Judging, the Media and the Need for Fairness and Transparency

By Robert Wallace
By Robert Wallace

Well, we are where we are. But where are we? And are we where we want to be? Shouldn’t we be somewhere else? And if so how do we get from where we are to where we want to be?

Don’t worry I’m baffled too, and I offer this writhing gobbledygook as an example of the sort of Rumsfeldian (known knowns etc.) mash talk ‘prose’ you will not find in the pages of Piping Press. We like to give it to people straight: no convolution, no spin.

The job of the journalist is just that; to report the facts and, if the subject warrants it, offer comment based on those facts. It is a principle difficult for some to understand. Seldom does the truth garner one friends. Yet it must be told and we must be brave enough to tell it. Provided it is fair and balanced and the right of reply is guaranteed what not to like?

Plenty it would seem. Last year it was proposed that the new Solo Judges Association change its nascent Code of Conduct, in particular that it alter an existing rule regarding judges writing for the media. Not surprisingly the matter quickly entered the piping public domain, discussed informally at length. The proposal would have banned articles by adjudicators from the bench, full stop. Hard to imagine that such a draconian dictat would see daylight but there you have it. Naturally I was perturbed (as were a number of my fellow solo adjudicators) and I pointed out the following:

1 If adopted this rule would certainly see less reporting of piping competitions. Running a not-for-profit web magazine, I for one, could not afford to commission individuals suitably qualified as writers and as pipers (rare beasts), to attend, say, the Argyllshire Gathering. These articles were very popular with the piping public; those from Oban and Inverness got 2,000+ readers in one day and were there as points of reference for the future - the readership continued long after the event. Would it be healthy for piping if, as a result of this rule change, we restricted this knowledge stream and quest for information?

2 This proposal effectively reversed almost 100 years of piping custom and practice. The vast majority of articles written in the past were done from the bench by luminaries such as Sheriff JP Grant, Rothiemurchus, A & J Campbell, Kilberry, Gen. Richardson, Seumas MacNeill, John MacFadyen, David Murray and Captain John MacLellan. In the modern era, myself, Hugh MacCallum, Malcolm McRae, Jack Taylor and Andrew Wright had followed this tradition. I believed their/our reports had helped enrich our piping heritage. With this rule in place none, or very few of the articles by any of the above would have been written.

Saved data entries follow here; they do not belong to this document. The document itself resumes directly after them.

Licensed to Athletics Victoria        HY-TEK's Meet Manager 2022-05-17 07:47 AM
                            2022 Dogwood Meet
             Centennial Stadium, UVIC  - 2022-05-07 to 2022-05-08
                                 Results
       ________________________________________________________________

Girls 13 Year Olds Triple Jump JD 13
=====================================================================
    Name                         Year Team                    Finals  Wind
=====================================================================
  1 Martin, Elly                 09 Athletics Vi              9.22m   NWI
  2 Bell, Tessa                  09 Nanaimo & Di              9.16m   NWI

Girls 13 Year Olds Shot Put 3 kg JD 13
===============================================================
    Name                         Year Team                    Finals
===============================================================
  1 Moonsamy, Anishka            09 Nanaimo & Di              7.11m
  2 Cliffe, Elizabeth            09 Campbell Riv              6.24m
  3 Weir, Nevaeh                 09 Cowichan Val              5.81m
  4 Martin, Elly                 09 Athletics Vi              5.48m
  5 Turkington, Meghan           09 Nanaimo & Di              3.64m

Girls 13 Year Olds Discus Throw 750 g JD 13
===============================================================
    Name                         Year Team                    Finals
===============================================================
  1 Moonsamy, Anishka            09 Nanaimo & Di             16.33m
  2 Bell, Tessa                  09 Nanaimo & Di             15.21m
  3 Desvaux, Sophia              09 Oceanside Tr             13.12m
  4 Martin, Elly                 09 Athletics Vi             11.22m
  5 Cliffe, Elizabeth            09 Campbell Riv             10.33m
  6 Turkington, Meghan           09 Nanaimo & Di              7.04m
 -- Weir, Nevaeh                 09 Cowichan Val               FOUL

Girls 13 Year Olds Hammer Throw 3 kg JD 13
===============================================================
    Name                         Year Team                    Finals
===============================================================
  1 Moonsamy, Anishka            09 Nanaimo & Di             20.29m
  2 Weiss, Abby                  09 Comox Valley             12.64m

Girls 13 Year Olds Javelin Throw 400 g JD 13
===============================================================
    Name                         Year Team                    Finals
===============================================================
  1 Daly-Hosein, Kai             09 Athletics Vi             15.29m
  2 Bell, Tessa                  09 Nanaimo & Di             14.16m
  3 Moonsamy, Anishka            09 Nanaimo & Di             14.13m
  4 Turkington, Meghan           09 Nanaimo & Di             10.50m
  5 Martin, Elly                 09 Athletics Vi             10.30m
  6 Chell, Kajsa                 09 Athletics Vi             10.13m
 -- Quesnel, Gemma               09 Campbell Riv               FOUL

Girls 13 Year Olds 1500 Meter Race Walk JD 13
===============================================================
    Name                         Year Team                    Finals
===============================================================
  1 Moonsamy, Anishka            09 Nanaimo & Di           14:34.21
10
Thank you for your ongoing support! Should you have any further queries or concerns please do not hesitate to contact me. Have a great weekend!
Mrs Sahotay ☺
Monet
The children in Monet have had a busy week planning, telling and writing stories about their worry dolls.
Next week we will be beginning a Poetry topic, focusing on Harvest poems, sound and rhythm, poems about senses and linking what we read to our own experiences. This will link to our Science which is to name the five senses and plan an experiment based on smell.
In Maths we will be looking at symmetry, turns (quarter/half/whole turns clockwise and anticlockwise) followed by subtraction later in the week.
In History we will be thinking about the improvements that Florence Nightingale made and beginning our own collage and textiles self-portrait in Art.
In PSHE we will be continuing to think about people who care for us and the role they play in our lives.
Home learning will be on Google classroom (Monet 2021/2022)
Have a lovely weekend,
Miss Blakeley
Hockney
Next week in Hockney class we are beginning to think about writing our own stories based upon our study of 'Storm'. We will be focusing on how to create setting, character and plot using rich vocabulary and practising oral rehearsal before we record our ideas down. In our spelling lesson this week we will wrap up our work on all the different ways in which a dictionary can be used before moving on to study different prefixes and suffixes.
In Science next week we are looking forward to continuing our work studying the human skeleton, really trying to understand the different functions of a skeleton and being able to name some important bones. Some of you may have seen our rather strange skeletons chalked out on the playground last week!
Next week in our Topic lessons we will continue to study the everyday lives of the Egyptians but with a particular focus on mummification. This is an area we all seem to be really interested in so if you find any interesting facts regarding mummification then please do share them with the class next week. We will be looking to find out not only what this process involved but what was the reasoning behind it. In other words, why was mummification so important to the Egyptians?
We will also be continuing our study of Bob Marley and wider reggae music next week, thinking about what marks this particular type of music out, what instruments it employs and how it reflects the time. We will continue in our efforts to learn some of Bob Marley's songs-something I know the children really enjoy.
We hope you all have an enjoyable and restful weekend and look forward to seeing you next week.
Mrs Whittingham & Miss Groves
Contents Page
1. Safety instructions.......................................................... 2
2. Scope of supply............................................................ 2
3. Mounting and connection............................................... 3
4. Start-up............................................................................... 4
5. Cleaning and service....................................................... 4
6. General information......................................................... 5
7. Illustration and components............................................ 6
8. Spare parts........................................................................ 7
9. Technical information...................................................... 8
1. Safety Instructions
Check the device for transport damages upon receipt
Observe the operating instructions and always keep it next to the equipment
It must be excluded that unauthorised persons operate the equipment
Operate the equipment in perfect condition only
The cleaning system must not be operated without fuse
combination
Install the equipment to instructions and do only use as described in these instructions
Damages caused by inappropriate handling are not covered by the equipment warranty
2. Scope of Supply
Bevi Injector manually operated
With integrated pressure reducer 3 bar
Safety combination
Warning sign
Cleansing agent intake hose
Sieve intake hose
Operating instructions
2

3 The idea that in other walks of life judges did not disclose their views to the public, a reason I had heard given to justify this proposal, was not in fact the case. Civil actions, industrial tribunals, public inquiries all frequently made the views of the presiding officer/judge available to the public, this transparency seen as an important check on attitude and partiality and a demonstration that due process had been followed.

4 I could understand it when individuals got discomfited over an unfavourable comment about their playing, but we should not confuse substance with principal. We could not constrain free speech just because we did not like the speaker, what he said or the way he said it. I pointed out that at my granddaughter’s last piano competition the chairwoman of the judging panel stood up and publicly named and criticised the non-prize winners telling them where they had gone wrong. These had not been professional, adult musicians such as those playing for top prizemoney and international prestige at the main piping events, but schoolchildren aged 9 -15.

5 Should this proposal go through did it mean that an adjudicator would be banned from speaking to the media about a competition? Might a reporter be refused a comment when he approached a judge after, say, the Gold Medal? Would that be acceptable whilst a more detailed interview with the piping media would not? If so, we were getting into the dangerous waters of censorship - what can be said by Association members and what cannot. Where would the line be drawn and who would draw it? In the free world was this not verging on the ridiculous?

It was later pointed out to me in casual conversation that the RSPBA did not allow their adjudicators to write articles. I countered by saying we were not comparing like with like. The RSPBA had sole responsibility for all major championships and could control them as they saw fit. Solo contests were run by disparate bodies each with their own rules and traditions. If any made a media ban a condition of accepting a judging assignment the individual was free to do so or not.

Furthermore the RSPBA may not allow articles to be written by judges but they did publish each adjudicator's findings in summary sheets at the conclusion of every major championship. One could argue that here was an even greater degree of transparency than found in solo competition. So follow the RSPBA example and ban articles but publish summaries of where each judge placed each piper 1 - 25 in the Gold Medal? I don't think so.

In the end wisdom prevailed and the judges voted against the proposal and I hope it remains in the waste bin never again to raise its illiberal head. Unfortunate that so much time and negative emotion was expended over it, and the whole episode illustrates the precarious world we enter when we dare to put pen to paper.